Another observation from the study was the excess mortality in the Native Americans and Asian Pacific Islanders with NAFLD compared to the other races. Perhaps a higher prevalence of chronic diseases including diabetes, hypertension and dyslipidemia, a sedentary lifestyle and unfavorable genetic make-up are likely to be responsible for the same[24,25].

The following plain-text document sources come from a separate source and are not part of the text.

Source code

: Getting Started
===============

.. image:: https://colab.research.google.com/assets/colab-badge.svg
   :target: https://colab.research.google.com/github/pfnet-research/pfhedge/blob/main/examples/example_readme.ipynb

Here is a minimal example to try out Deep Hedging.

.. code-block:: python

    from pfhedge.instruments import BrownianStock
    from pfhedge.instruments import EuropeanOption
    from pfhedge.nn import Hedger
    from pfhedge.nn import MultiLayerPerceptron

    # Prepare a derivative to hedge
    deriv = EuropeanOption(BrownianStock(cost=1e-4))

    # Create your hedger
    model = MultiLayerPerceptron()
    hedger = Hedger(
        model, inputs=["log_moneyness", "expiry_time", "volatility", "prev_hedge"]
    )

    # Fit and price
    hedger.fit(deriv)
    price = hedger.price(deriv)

Despite the important and relevant conclusions from the index paper, one must also acknowledge the key limitations of the study which are likely to impact its generalizability to other parts to the world. Firstly, the retrospective design is inherently prone to numerous biases which could have altered the study results. Secondly, one must appreciate the fact that the index study only applies to NAFLD patients who required admissions. As such, the findings of this study do not apply to vast majority of NAFLD patients who are ambulatory and have not needed a hospitalization. Thirdly, the study solely looked in to the NAFLD patients across the United States and hence its validity needs to be established in other parts of the world.
NAFLD is a systemic disease with significant manifestations beyond the liver. Amongst them, CVDs are the most important and clinically relevant. Recent research supports a strong independent link between NALFD and CVD beyond the shared risk factors and pathophysiology. The findings from translational research and recent clinical data support the heightened risk of MACCE amongst male with NAFLD compared to females. Further, there was racial variation in MACCE outcomes in NAFLD, with excess mortality in the Native Americans and Asian Pacific Islanders compared to the other races.